TASK BRIEF =>
Report the number of lines in the data below where the string "glioma" shows up, and only that number.

INFORMATION SUPPLIED =>

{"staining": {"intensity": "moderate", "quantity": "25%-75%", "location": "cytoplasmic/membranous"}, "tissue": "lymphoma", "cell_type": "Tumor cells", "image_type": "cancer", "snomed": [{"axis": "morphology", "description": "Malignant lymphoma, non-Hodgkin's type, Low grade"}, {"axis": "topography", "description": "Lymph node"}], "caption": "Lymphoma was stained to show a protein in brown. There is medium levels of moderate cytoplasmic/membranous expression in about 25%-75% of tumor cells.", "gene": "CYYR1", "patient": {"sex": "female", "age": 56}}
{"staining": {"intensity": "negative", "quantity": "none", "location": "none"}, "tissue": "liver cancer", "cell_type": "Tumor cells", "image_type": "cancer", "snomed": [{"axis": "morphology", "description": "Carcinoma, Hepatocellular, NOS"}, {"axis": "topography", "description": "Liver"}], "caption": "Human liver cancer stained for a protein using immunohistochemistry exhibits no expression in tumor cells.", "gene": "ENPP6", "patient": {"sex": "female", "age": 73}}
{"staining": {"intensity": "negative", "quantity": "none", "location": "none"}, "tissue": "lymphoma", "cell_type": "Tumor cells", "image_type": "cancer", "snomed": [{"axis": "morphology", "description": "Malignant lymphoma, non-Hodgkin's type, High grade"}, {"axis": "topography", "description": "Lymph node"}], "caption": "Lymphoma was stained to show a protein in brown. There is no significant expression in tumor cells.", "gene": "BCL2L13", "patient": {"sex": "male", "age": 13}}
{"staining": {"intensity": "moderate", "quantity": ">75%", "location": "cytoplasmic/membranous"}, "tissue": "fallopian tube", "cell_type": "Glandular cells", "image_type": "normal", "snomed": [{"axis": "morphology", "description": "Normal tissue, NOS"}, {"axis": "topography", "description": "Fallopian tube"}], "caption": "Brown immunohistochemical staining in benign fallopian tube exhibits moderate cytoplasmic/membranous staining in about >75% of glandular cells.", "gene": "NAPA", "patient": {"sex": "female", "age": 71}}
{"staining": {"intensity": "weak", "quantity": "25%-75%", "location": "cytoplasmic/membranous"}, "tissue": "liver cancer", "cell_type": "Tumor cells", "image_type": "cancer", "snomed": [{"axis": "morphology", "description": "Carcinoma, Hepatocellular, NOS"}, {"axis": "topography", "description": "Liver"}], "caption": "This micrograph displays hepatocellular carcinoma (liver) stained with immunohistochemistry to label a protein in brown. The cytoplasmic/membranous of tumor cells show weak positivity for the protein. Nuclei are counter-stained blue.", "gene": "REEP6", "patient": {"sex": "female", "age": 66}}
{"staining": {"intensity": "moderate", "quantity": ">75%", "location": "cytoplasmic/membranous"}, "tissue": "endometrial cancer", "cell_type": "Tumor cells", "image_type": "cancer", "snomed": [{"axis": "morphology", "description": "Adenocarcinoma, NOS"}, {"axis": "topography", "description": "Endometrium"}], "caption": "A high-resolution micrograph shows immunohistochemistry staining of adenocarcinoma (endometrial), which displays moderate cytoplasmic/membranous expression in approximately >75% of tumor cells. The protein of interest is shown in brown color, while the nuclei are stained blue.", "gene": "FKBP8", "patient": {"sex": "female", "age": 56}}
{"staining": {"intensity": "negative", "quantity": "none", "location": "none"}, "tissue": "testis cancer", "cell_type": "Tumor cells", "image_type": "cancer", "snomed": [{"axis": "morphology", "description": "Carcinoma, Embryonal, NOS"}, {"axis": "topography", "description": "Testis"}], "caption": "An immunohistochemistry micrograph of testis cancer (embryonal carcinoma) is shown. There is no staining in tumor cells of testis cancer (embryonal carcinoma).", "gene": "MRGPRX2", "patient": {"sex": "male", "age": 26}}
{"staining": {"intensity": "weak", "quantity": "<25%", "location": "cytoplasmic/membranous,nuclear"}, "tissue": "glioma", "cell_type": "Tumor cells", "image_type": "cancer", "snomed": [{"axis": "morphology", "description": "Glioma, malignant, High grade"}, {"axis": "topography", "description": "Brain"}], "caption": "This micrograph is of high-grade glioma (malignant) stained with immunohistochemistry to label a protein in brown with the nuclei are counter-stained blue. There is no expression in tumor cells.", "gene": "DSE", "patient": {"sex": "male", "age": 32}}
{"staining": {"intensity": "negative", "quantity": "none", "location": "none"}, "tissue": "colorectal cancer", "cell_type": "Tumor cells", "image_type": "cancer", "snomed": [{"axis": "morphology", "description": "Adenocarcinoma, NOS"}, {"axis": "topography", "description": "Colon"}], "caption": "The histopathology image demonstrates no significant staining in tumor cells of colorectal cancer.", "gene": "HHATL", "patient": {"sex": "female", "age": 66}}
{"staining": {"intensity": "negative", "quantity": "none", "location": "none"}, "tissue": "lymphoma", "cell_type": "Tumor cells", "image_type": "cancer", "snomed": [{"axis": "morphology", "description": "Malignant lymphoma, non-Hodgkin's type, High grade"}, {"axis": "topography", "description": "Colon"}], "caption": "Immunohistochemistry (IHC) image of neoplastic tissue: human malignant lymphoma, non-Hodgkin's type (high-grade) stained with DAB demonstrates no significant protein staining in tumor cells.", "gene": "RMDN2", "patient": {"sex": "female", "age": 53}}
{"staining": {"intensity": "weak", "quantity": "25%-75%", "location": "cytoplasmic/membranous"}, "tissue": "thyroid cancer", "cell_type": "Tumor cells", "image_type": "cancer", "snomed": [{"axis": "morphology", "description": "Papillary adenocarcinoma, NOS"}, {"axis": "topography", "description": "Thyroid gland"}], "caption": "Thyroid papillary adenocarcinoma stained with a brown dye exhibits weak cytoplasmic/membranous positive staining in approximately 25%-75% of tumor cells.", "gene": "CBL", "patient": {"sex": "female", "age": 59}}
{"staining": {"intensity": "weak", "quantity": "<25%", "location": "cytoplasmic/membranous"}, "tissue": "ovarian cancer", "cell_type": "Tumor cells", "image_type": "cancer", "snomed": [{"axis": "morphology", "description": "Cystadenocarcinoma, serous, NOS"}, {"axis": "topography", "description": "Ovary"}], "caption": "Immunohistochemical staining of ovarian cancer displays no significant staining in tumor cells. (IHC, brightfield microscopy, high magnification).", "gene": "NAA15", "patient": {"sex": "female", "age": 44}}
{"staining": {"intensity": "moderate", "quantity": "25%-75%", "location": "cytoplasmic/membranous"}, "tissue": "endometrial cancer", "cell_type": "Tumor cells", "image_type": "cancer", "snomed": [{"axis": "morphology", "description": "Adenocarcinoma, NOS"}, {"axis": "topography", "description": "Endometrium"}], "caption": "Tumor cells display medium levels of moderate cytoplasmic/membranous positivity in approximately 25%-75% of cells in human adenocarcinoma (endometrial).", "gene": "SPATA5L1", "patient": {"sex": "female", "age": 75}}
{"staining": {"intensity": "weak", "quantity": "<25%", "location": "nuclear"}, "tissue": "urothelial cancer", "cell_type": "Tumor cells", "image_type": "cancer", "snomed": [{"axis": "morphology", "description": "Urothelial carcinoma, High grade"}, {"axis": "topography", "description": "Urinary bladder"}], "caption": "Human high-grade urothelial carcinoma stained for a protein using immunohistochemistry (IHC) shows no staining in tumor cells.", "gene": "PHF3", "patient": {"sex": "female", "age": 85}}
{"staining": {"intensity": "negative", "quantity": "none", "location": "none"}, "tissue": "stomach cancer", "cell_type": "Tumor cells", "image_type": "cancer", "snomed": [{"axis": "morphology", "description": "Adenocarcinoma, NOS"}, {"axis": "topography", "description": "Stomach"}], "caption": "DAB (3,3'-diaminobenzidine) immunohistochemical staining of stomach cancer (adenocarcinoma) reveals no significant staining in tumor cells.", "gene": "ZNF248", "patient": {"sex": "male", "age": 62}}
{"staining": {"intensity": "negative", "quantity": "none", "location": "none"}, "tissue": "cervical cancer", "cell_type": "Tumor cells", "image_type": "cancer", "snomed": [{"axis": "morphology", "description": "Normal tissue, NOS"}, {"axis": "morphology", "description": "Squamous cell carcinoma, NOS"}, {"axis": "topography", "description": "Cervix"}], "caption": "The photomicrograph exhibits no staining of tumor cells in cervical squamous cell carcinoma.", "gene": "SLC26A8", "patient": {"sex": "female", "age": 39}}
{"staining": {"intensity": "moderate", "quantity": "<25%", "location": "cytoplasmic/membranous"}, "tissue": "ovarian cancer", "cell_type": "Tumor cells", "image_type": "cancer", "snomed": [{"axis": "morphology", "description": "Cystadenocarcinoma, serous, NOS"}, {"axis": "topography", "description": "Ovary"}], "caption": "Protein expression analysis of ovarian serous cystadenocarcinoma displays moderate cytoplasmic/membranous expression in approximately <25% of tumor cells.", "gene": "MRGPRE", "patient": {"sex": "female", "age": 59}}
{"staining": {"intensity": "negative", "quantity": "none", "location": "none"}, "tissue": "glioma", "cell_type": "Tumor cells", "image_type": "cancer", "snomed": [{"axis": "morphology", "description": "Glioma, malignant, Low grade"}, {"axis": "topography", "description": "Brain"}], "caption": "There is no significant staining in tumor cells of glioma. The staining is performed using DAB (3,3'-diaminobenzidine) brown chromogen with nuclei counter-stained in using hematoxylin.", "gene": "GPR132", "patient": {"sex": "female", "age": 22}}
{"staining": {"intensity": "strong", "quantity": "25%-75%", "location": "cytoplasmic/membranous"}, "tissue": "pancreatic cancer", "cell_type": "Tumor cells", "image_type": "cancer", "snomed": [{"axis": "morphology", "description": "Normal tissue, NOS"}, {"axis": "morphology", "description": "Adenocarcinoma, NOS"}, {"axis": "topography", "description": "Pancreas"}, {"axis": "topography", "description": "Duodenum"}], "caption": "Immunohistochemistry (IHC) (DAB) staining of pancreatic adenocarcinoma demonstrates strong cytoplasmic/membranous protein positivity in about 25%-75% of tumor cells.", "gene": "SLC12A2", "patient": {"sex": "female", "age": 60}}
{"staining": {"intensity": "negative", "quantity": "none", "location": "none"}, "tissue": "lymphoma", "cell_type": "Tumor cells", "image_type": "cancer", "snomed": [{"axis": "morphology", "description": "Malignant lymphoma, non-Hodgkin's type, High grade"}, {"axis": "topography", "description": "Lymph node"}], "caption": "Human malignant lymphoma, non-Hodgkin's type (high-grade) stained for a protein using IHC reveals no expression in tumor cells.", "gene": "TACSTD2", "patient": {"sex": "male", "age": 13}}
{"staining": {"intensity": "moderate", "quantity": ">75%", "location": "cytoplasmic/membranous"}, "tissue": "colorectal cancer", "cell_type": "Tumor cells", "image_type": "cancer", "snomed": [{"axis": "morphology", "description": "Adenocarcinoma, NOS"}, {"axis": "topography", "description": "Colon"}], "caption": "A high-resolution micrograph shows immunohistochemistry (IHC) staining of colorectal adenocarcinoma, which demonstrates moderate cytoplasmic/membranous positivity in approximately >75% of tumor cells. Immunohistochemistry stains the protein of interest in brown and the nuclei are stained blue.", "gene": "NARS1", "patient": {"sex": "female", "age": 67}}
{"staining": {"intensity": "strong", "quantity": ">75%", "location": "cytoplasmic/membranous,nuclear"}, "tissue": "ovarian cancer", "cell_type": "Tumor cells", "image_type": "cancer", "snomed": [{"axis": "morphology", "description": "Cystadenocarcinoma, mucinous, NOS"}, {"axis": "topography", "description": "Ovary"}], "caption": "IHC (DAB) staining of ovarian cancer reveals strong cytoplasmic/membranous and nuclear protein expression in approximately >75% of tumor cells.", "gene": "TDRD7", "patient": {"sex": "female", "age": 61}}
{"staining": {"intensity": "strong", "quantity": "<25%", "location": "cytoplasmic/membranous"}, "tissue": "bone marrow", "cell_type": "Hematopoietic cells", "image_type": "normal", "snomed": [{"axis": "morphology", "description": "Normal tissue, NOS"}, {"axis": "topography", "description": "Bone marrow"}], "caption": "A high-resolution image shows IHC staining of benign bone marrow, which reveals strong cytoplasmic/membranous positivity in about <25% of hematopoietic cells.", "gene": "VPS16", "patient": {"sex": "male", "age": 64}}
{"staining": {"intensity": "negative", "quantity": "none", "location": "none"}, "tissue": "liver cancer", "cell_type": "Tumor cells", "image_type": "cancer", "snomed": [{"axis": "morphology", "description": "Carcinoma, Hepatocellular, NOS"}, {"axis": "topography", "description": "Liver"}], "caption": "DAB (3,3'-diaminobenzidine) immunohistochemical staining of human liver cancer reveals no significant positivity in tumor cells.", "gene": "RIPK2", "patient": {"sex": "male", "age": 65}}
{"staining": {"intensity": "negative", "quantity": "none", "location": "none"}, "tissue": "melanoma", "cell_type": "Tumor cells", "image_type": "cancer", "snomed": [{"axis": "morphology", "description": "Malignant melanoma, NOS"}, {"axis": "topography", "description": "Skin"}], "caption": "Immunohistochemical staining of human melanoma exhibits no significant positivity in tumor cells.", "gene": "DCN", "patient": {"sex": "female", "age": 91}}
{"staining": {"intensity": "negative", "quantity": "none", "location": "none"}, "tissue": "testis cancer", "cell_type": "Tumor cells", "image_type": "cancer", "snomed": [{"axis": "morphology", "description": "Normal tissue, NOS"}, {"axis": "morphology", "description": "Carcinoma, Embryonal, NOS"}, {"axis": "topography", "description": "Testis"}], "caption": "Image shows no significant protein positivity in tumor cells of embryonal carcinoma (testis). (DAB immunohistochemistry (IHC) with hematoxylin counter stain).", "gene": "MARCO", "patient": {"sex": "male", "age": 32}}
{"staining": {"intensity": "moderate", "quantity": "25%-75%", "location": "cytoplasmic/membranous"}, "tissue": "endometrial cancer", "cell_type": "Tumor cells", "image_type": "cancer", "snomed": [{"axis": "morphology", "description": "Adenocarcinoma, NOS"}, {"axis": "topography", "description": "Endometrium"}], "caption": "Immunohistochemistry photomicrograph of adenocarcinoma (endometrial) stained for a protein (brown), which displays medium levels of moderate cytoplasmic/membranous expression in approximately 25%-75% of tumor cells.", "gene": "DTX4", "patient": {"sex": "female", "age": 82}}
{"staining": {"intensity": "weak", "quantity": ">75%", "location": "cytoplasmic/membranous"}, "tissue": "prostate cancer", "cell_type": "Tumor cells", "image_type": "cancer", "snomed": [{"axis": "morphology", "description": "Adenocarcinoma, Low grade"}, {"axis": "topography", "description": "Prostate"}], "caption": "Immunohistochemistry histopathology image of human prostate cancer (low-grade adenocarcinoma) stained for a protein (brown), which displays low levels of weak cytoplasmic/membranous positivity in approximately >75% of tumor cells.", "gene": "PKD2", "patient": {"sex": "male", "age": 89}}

EXERCISE ANSWER =>
2